Отрывок:
"""

"Татары" — это социально-сегрегативный термин, насильственно введенный в социально-политический оборот монголами
Миф о татарских этногенетических корнях казаков, который активно создавался в 1990-е годы, является умозрительной конструкцией. В основе так называемых доказательств "татарскости" казаков лежат в основном авторские домыслы, а подчас — этнические амбиции некоторых популяризаторов истории.
Найти десять отличий казаков от русских
Масштабные структурные перемены начала 90-х годов дали новый толчок в сфере осмысления самобытности собственного национального пути для многих народов бывшего СССР. Это коснулось и этнических казаков, фрагментарно расселенных после периода жесточайших репрессий 1920–1930-х годов среди русского населения юга России.
Тревога казаков о сохранении хотя бы некоторых существенных элементов былого национального базиса вызвала потребность подчеркнуть особый этногенетический фундамент казацкого народа, засвидетельствовать существенные отличия казацкого менталитета, традиций и культуры. Этой потребностью с успехом воспользовались некоторые литераторы и популяризаторы истории, зачастую совсем не казацкого происхождения.

"""

Отобранные строки:
"""

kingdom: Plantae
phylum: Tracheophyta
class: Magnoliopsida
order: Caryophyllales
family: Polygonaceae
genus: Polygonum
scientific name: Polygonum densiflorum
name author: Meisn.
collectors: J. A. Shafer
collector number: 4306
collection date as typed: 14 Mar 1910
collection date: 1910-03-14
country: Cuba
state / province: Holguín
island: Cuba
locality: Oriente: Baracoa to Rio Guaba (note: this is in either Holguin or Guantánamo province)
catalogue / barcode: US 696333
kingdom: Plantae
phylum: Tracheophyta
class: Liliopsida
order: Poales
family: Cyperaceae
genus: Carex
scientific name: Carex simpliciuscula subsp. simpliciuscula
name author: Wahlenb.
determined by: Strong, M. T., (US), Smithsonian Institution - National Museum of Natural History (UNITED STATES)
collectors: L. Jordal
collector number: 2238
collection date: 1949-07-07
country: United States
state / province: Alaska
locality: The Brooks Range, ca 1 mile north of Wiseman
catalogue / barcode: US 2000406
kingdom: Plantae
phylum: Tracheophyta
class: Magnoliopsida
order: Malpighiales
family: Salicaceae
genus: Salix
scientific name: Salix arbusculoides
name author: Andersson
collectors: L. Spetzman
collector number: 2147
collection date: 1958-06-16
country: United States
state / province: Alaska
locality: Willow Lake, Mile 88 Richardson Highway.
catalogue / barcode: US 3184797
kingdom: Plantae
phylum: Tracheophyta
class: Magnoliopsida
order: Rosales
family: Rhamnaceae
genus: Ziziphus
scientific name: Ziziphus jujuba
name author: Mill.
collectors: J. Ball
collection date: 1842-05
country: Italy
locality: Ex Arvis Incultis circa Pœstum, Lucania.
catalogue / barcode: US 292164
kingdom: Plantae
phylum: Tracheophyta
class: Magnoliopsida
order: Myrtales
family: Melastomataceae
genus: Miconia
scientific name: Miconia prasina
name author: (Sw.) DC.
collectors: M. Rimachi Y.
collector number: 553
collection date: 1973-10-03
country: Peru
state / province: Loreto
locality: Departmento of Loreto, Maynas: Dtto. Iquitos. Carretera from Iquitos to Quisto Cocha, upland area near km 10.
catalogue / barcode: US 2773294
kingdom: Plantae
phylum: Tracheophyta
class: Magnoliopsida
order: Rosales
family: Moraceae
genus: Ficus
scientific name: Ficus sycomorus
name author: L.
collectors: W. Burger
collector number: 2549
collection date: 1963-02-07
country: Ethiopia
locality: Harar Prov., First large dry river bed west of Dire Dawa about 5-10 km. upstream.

"""

Задания:
a) Перескажите короче абзац отрывка, который начинается словами «Масштабные структурные перемены». Сохраните его главные факты.
b) Ответьте по отрывку на вопросы, отмечая ответы так же:
(i) Кем, по словам отрывка, термин «татары» был насильственно введен в социально-политический оборот?
(ii) В какие годы активно создавался миф о татарских этногенетических корнях казаков?
(iii) Кто воспользовался потребностью казаков подчеркнуть особый этногенетический фундамент своего народа?
c) Перепишите часть отрывка, начав со слов «Найти десять отличий» и закончив словами «населения юга России.». При этом замените «бывшего СССР» на «постсоветского пространства».

Выполненные задания:
a) Крупные структурные перемены начала 90-х годов побудили многие народы бывшего СССР заново осмыслить самобытность своего национального пути. Это затронуло и этнических казаков. После жесточайших репрессий 1920–1930-х годов они жили разрозненно среди русского населения юга России.

b)
(i) Монголами.
(ii) В 1990-е годы.
(iii) Некоторые литераторы и популяризаторы истории, зачастую совсем не казацкого происхождения.

c)
Найти десять отличий казаков от русских
Масштабные структурные перемены начала 90-х годов дали новый толчок в сфере осмысления самобытности собственного национального пути для многих народов постсоветского пространства. Это коснулось и этнических казаков, фрагментарно расселенных после периода жесточайших репрессий 1920–1930-х годов среди русского населения юга России.